Got mine today from Illumn. Nice neutral tint but a bit disappointed with the spiky spectrum. Expected more from the Nichia. CRI doesn't match the manufacturer's specification of 83.


----------



## mhanlen (Jan 5, 2016)

How do you measure that?


----------



## maukka (Jan 6, 2016)

With i1pro and hcfr. CRI and TLCI from ArgyllCMS's spotread.exe. Here's some more: http://imgur.com/a/Fe5Jh


----------



## mhanlen (Jan 6, 2016)

Cool!


----------



## KITROBASKIN (Jan 7, 2016)

Thanks again for a good review.

The wife and I gave a friend a NiteCore T360 but wife likes it and wanted another. Perusing illumn website showed this little Nichia twisty. Good price for the emitter used, even though I prefer click switch and clips. So now wife has another T360, and I have this. It is nice. Significantly warmer tint than 5000K in this sample. Based on reviewer comments in this thread, I put a fully-charged (tinywind purchased) Soshine 350 mAh 10440 button-top in the RAYUS C01. Much brighter than a Duracell HR03 Nimh, gets warm in the head. I turned it off after about two minutes and wrote this post.


----------



## Phaserburn (Jan 7, 2016)

KITROBASKIN said:


> Thanks again for a good review.
> 
> The wife and I gave a friend a NiteCore T360 but wife likes it and wanted another. Perusing illumn website showed this little Nichia twisty. Good price for the emitter used, even though I prefer click switch and clips. So now wife has another T360, and I have this. It is nice. Significantly warmer tint than 5000K in this sample. Based on reviewer comments in this thread, I put a fully-charged (tinywind purchased) Soshine 350 mAh 10440 button-top in the RAYUS C01. Much brighter than a Duracell HR03 Nimh, gets warm in the head. I turned it off after about two minutes and wrote this post.



Do you know the current draw on the 10440?


----------



## mhanlen (Jan 7, 2016)

Yeah it'd be a tiny light for a 10440. My BLF-348 has quite a bit more mass and it gets really hot.


----------



## mhanlen (Jan 7, 2016)

KITROBASKIN said:


> Thanks again for a good review.
★ ★ ★ ★ ★ ★ ★
- Activity A: Return each line of the entries that contains the string "features".

- Data supplied:
★ ★ ★ ★ ★ ★ ★
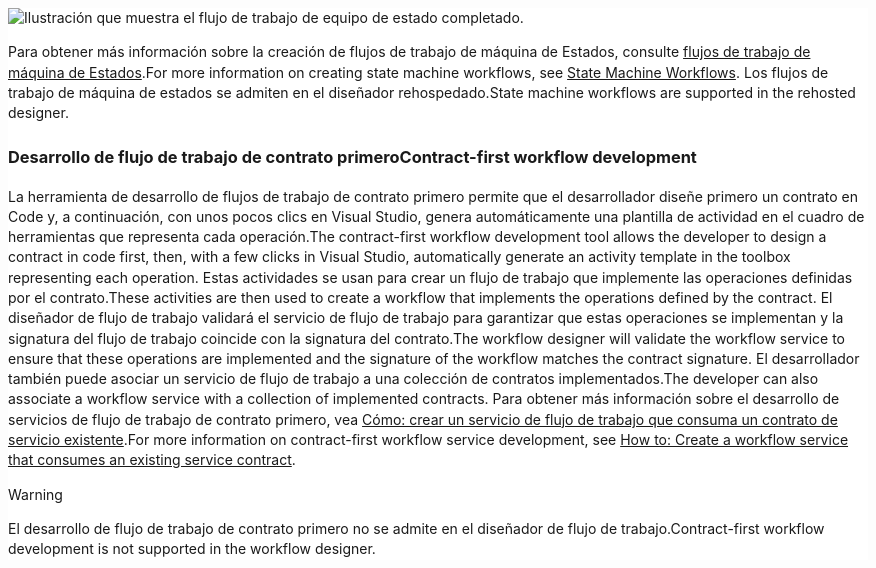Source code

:  ![Ilustración que muestra el flujo de trabajo de equipo de estado completado.](./media/wf-features-in-the-rehosted-workflow-designer/complete-state-machine-workflow.jpg)

 <span data-ttu-id="73a13-213">Para obtener más información sobre la creación de flujos de trabajo de máquina de Estados, consulte [flujos de trabajo de máquina de Estados](state-machine-workflows.md).</span><span class="sxs-lookup"><span data-stu-id="73a13-213">For more information on creating state machine workflows, see [State Machine Workflows](state-machine-workflows.md).</span></span> <span data-ttu-id="73a13-214">Los flujos de trabajo de máquina de estados se admiten en el diseñador rehospedado.</span><span class="sxs-lookup"><span data-stu-id="73a13-214">State machine workflows are supported in the rehosted designer.</span></span>

### <a name="contract-first-workflow-development"></a><span data-ttu-id="73a13-215">Desarrollo de flujo de trabajo de contrato primero</span><span class="sxs-lookup"><span data-stu-id="73a13-215">Contract-first workflow development</span></span>
 <span data-ttu-id="73a13-216">La herramienta de desarrollo de flujos de trabajo de contrato primero permite que el desarrollador diseñe primero un contrato en Code y, a continuación, con unos pocos clics en Visual Studio, genera automáticamente una plantilla de actividad en el cuadro de herramientas que representa cada operación.</span><span class="sxs-lookup"><span data-stu-id="73a13-216">The contract-first workflow development tool allows the developer to design a contract in code first, then, with a few clicks in Visual Studio, automatically generate an activity template in the toolbox representing each operation.</span></span> <span data-ttu-id="73a13-217">Estas actividades se usan para crear un flujo de trabajo que implemente las operaciones definidas por el contrato.</span><span class="sxs-lookup"><span data-stu-id="73a13-217">These activities are then used to create a workflow that implements the operations defined by the contract.</span></span> <span data-ttu-id="73a13-218">El diseñador de flujo de trabajo validará el servicio de flujo de trabajo para garantizar que estas operaciones se implementan y la signatura del flujo de trabajo coincide con la signatura del contrato.</span><span class="sxs-lookup"><span data-stu-id="73a13-218">The workflow designer will validate the workflow service to ensure that these operations are implemented and the signature of the workflow matches the contract signature.</span></span> <span data-ttu-id="73a13-219">El desarrollador también puede asociar un servicio de flujo de trabajo a una colección de contratos implementados.</span><span class="sxs-lookup"><span data-stu-id="73a13-219">The developer can also associate a workflow service with a collection of implemented contracts.</span></span> <span data-ttu-id="73a13-220">Para obtener más información sobre el desarrollo de servicios de flujo de trabajo de contrato primero, vea [Cómo: crear un servicio de flujo de trabajo que consuma un contrato de servicio existente](how-to-create-a-workflow-service-that-consumes-an-existing-service-contract.md).</span><span class="sxs-lookup"><span data-stu-id="73a13-220">For more information on contract-first workflow service development, see [How to: Create a workflow service that consumes an existing service contract](how-to-create-a-workflow-service-that-consumes-an-existing-service-contract.md).</span></span>

> [!WARNING]
> <span data-ttu-id="73a13-221">El desarrollo de flujo de trabajo de contrato primero no se admite en el diseñador de flujo de trabajo.</span><span class="sxs-lookup"><span data-stu-id="73a13-221">Contract-first workflow development is not supported in the workflow designer.</span></span>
★ ★ ★ ★ ★ ★ ★
- Activity B:
Answer these questions about the forum thread:
(i) What CRI specification does the first post attribute to the manufacturer?
(ii) With what two tools did maukka measure, according to the post dated Jan 6, 2016?
(iii) Which light does mhanlen say has quite a bit more mass and gets really hot?

- Answer area A:
:  ![Ilustración que muestra el flujo de trabajo de equipo de estado completado.](./media/wf-features-in-the-rehosted-workflow-designer/complete-state-machine-workflow.jpg)

- Answer area B:
(i) 83
(ii) i1pro and hcfr
(iii) The BLF-348